Andy Wirth, CEO of Squaw Valley Ski Holdings, also said he thought the acquisition would be good for the region as a whole.

When asked if he sees Wednesday’s acquisition as a growing situation with Vail on one side and Squaw/Alpine on the other in terms of competing for better lift ticket prices, Wirth said “no.”

“I really don’t see it in the eyes of one versus the other,” Wirth said. “I think it’s ultimately a net positive for the entire Lake Tahoe region, because there is so much interest in developing Tahoe into a major ski destination.”

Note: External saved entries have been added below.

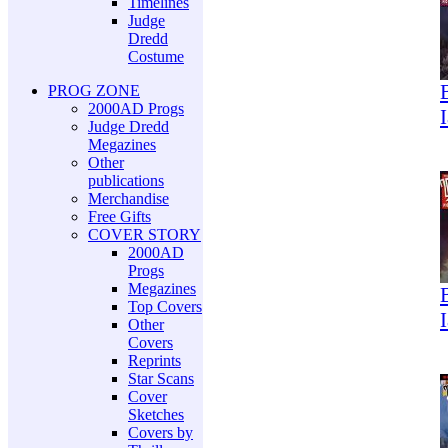
Timelines
Judge
Dredd
Costume
PROG ZONE
2000AD Progs
Judge Dredd
Megazines
Other
publications
Merchandise
Free Gifts
COVER STORY
2000AD
Progs
Megazines
Top Covers
Other
Covers
Reprints
Star Scans
Cover
Sketches
Covers by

Mike Pierce, director of marketing at Mt. Rose Ski Tahoe, shared a similar view.

“Look, no matter what, the power of Vail Resorts is going to bring more attention to Lake Tahoe, and that’s a good thing because we can use as many destination visitors as possible,” Pierce said. “With Vail, they not only bring a lot of money … but they’re going to draw more attention to Lake Tahoe … I don’t think that’s a bad thing.”

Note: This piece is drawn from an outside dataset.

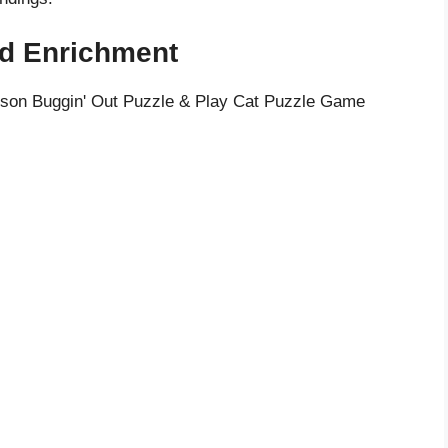
ed Enrichment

Diamond Peak General Manager Brad Wilson has been intertwined with the Tahoe ski industry since 1985, when he took over the sales department at Heavenly Mountain Resort for a few years; years later, he worked as director of marketing at Alpine Meadows.

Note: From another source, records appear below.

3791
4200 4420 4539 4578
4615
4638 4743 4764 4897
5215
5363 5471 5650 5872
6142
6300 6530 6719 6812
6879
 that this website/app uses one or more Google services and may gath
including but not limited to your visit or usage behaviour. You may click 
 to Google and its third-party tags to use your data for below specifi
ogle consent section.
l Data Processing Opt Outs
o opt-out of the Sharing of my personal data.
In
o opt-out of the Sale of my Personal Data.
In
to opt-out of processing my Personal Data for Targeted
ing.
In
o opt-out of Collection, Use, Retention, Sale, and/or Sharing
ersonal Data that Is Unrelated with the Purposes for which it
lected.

When asked if the recent trend of mergers and perceived corporate takeover of Tahoe’s major ski resorts is good for the region, Wilson said, “I think that chapter has yet to be written; it’s tough to know.”

Wilson continued: “I think it really depends on what level of consumer you are. If you’re a season pass holder looking to ski at many resorts, then it’s a good thing. But if you’re a normal skier looking to buy some day tickets throughout the season, it makes choosing which resort more difficult because it will likely be more expensive at these resorts.”

Plans for season pass options are expected to be announced mid-March. Heavenly spokesman Russ Pecoraro said he “didn’t foresee any huge price changes at Kirkwood.”

“The reason we bought Kirkwood is because it is unique and special,” Pecoraro said. “We don’t want to do anything to change that.”

Vail officials expect to review the resort’s existing plans before moving forward with any development at the resort, Carrig said, noting the company operated Northstar for more than a year before announcing any investment plans. Vail bought the North Lake Tahoe-area resort in October 2010.

“I think I like the (Kirkwood) master plan,” Carrig said. “It’s just a matter of what to do when.”

Power problems have long been a concern at the resort, especially following a 2010 fire that destroyed the Kirkwood Valley’s previous power plant. The resort sits between two mountain passes and is not connected to the power grid.

Carrig said he was confident a new, diesel-fired power plant that will come online shortly will be a viable power source for the resort long-term. Plans to connect the valley to the gird will still be the responsibility of Kirkwood Meadows Public Utility District, Carrig said.

He said he expected to ease any concerns from long-time Kirkwood skiers resulting from the purchase as the resort moves forward.

“I think the proof will be in the pudding, and I think we’ll prove it,” Carrig said. He declined to say whether Vail is interested in purchasing any other resorts in the region, but said the company is “growth-minded.”

“You never know where that takes us,” Carrig said.

– Tribune editor Trisha Leonard, Tribune reporter Dylan Silver and the Bonanza’s Kevin MacMillan contributed to this story.